▶ _Work request_: Going through the data below, copy out each line where the word "напиток" shows up.

▶ _Information given_:
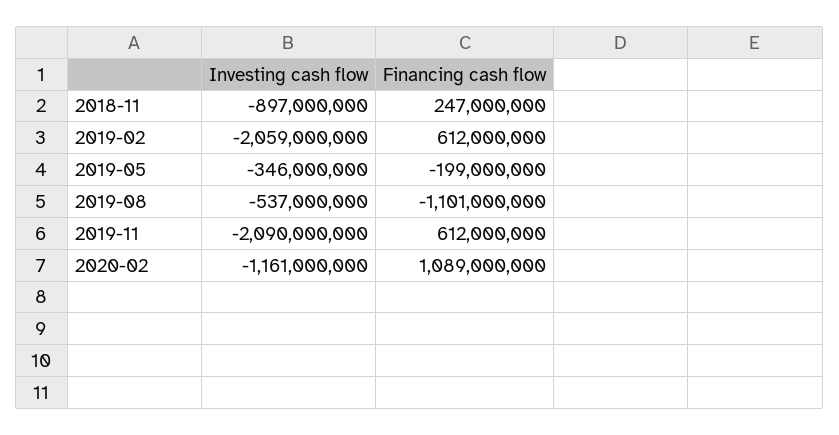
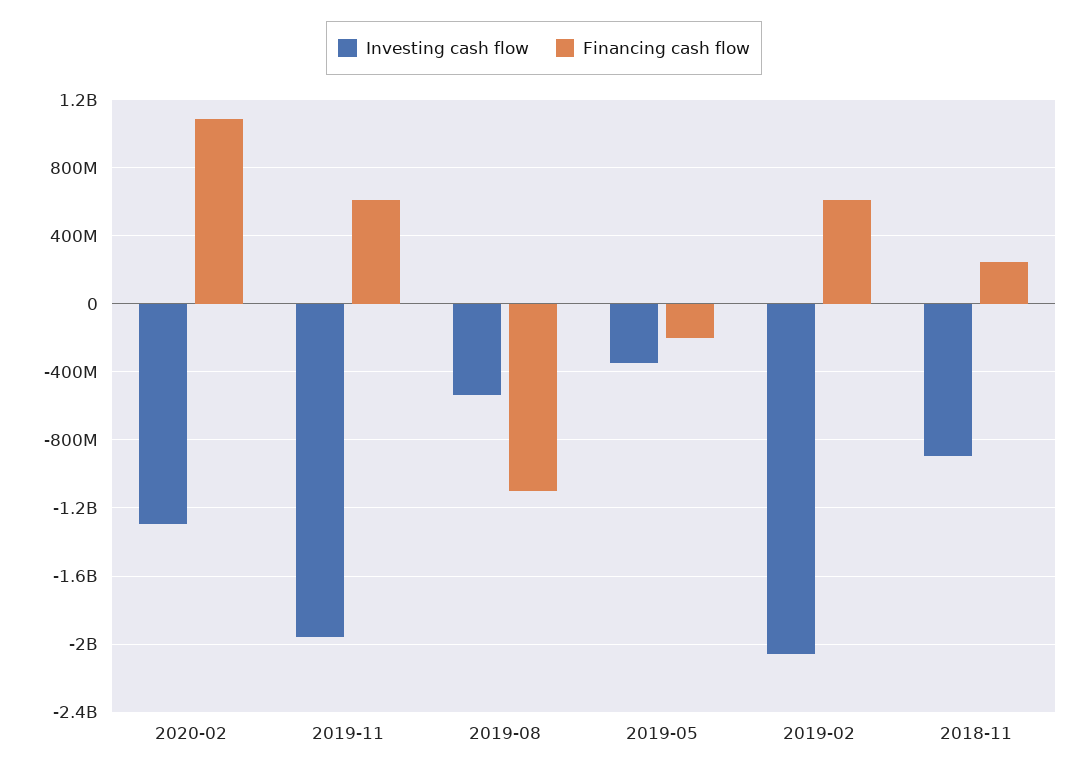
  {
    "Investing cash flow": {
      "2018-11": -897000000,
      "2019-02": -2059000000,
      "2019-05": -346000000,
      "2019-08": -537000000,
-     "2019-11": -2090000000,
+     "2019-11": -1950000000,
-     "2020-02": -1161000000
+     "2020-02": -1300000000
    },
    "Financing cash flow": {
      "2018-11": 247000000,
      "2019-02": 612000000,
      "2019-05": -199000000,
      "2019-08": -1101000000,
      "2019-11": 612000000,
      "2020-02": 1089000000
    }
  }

* * *

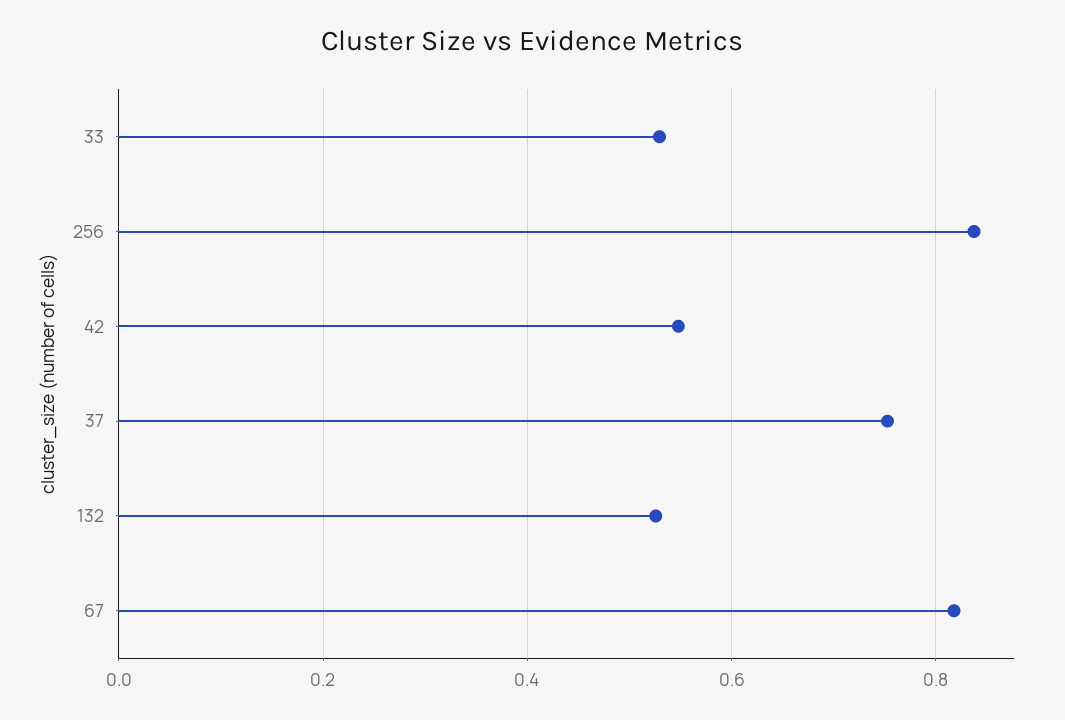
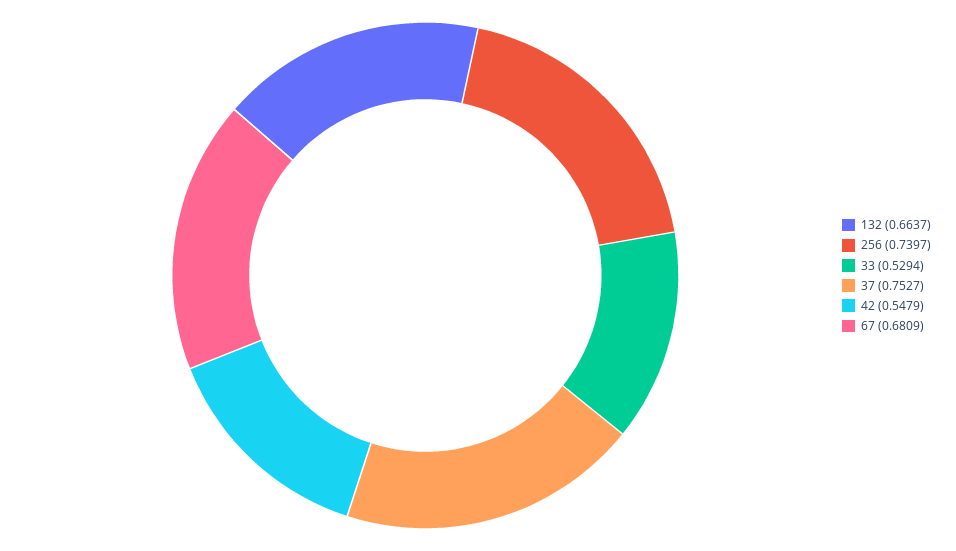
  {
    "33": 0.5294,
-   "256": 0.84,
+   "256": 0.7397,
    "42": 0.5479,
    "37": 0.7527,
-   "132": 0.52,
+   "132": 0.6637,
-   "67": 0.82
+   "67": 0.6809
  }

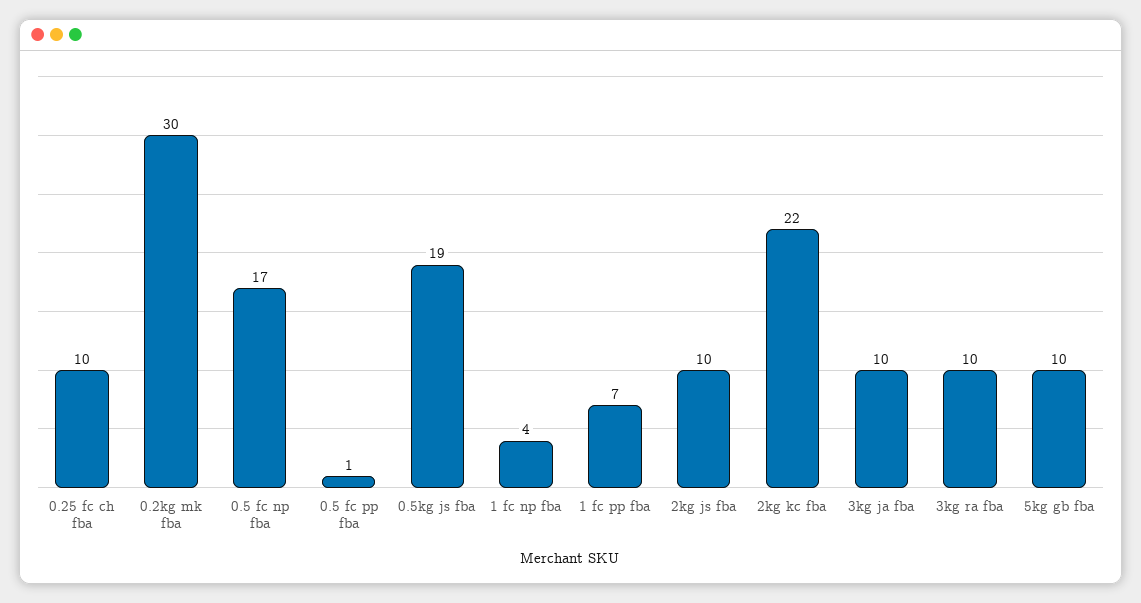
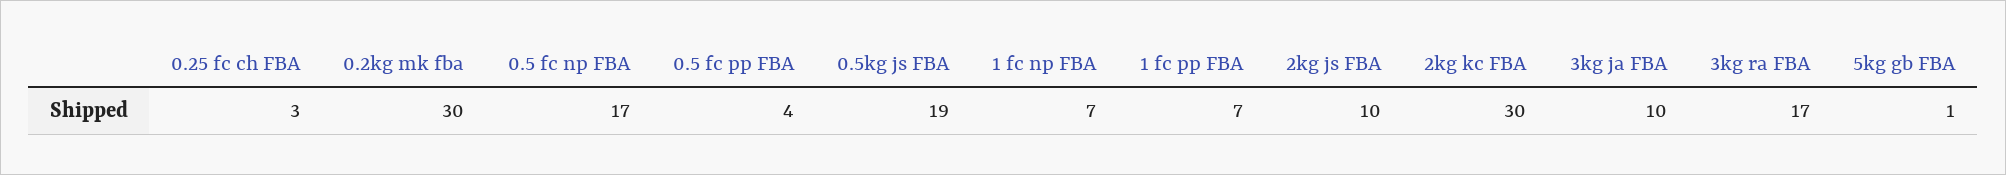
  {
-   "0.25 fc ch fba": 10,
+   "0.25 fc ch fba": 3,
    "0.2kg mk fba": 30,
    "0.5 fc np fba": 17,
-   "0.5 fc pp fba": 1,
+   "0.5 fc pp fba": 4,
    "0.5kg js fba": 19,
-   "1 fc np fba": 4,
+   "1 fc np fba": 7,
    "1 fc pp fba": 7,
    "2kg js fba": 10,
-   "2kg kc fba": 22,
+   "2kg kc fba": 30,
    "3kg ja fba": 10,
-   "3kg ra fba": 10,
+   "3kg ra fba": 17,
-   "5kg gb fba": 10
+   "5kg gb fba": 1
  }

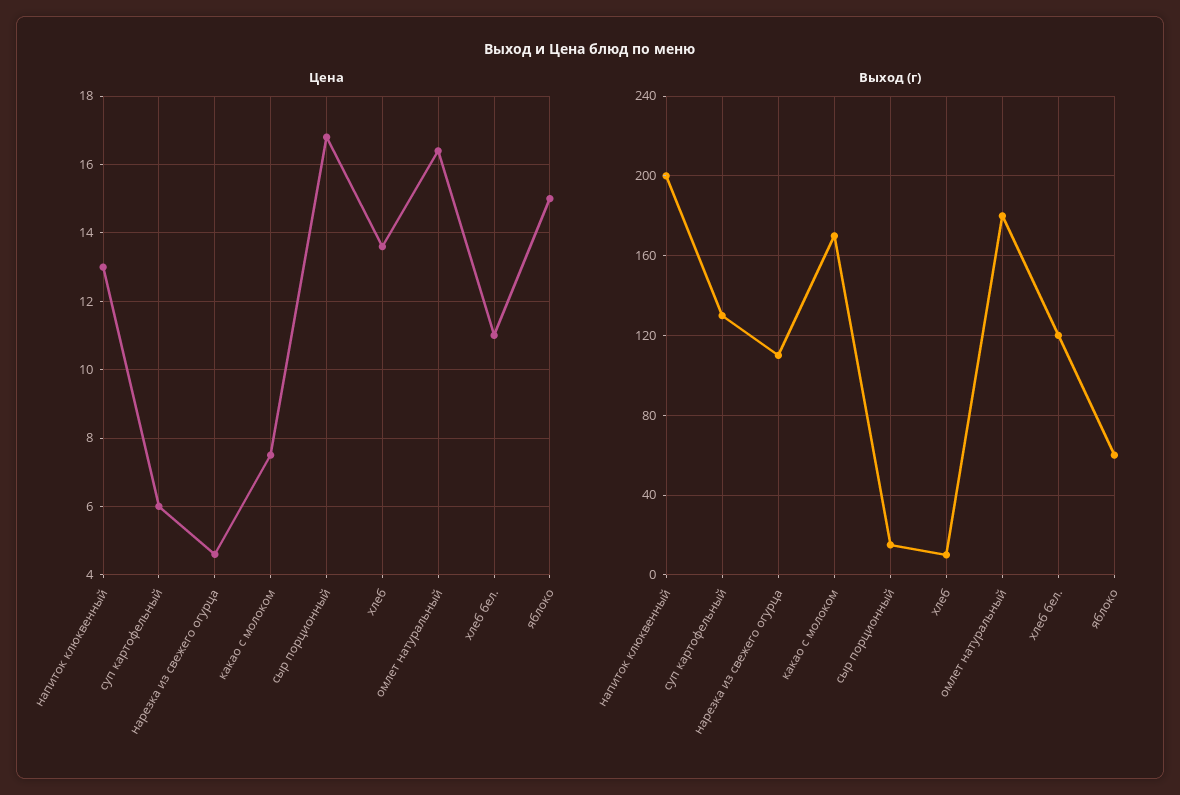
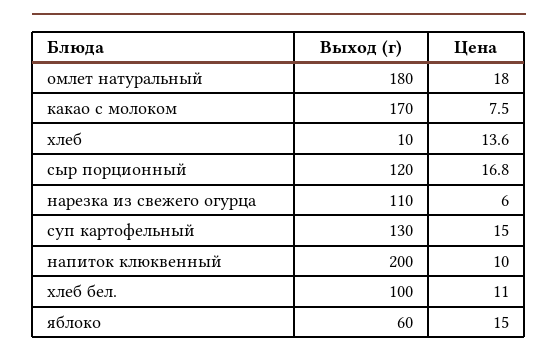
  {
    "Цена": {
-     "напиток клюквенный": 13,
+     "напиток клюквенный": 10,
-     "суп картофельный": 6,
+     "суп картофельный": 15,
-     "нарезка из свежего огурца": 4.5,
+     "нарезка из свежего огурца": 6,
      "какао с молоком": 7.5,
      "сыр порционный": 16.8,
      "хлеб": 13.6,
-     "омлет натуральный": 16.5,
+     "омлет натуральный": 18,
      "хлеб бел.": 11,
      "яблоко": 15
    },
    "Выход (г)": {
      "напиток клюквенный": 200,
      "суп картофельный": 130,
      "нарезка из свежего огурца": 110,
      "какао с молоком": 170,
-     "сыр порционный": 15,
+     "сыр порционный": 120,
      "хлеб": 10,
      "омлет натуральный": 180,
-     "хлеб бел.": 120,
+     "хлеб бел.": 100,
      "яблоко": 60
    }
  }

▶ _Response_:
-     "напиток клюквенный": 13,
+     "напиток клюквенный": 10,
      "напиток клюквенный": 200,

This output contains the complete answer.